Lanting’s work is commissioned frequently by National Geographic, where he served as a Photographer-in-Residence. He did pioneering work in Madagascar and Botswana’s Okavango Delta, and his images from a year-long odyssey to assess global biodiversity at the turn of the millennium filled an issue of the magazine. Lanting’s recent work for the Geographic includes coverage of groundbreaking research with chimpanzees in Senegal and a story about Namibia’s new super park, which featured an image, “Ghost Trees, Namibia,” that became an internet sensation when it was published.
In 2006, Lanting launched The LIFE Project, a lyrical interpretation of the history of life on Earth, as a book, an exhibition, a website (www.LifeThroughTime.com), and a multimedia orchestral performance with music by Philip Glass. The LIFE symphony premiered that same year and continues to be performed by major orchestras in North America and Europe.
Lanting’s books have received awards and acclaim: “No one turns animals into art more completely than Frans Lanting,” writes The New Yorker. His books include Life: A Journey Through Time, Jungles, Penguin, Living Planet, Eye to Eye, Bonobo, Okavango: Africa’s Last Eden, Forgotten Edens, and Madagascar, A World Out of Time.
Lanting has received many awards for his work, including top honors from World Press Photo, the title of BBC Wildlife Photographer of the Year, and Sweden’s Lennart Nilsson Award. In 2001, H.R.H. Prince Bernhard inducted him as a Knight in the Royal Order of the Golden Ark, the Netherlands’ highest conservation honor.

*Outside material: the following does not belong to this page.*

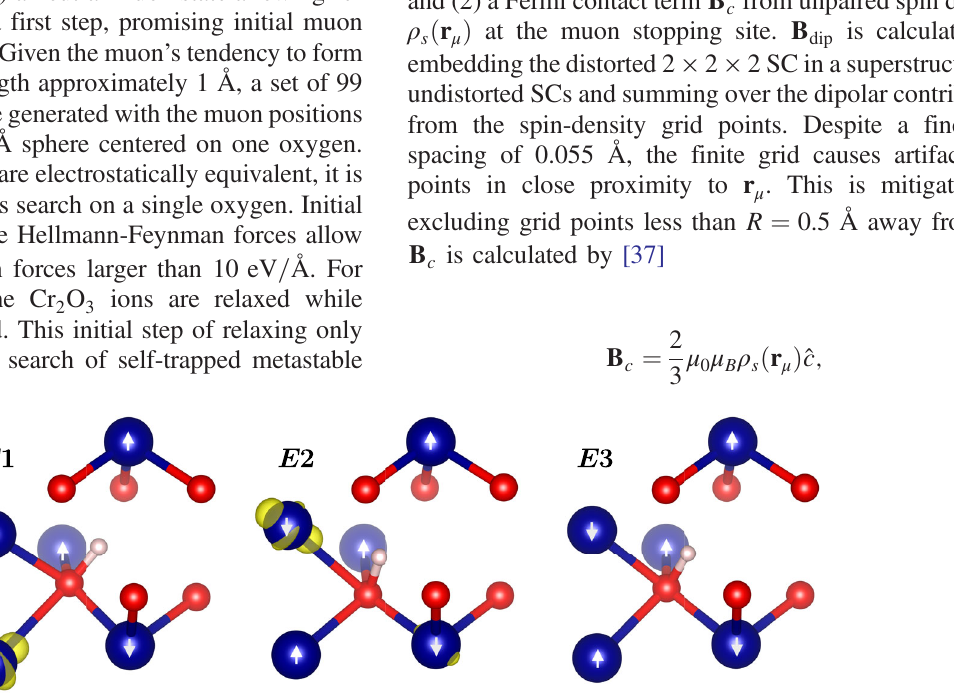
TABLE II. DFT results for various candidate sites and two charge states (CS): dipolar ( f , and angles θ and φ as defined in III B 1. Δ E is the energy relative to the ground state of each charge state, sum of which is given as f tot the spin state of the extra electron for D 1 0 – D 5 0 . Bold rows indicate candidates for E 1 − E 3 . respectively, and d z 2 CS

He serves on the National Council of the World Wildlife Fund and on the Chairman’s Council of Conservation International. Lanting is a Trustee of the Foundation Board of the University of California Santa Cruz, a co-founder of the North American Nature Photographers Association (NANPA), and a Fellow of the International League of Conservation Photographers (ILCP).
Frans Lanting makes his home in Santa Cruz, California, with Chris Eckstrom, an editor, videographer, and former staff writer at National Geographic with whom he collaborates on fieldwork and publishing projects.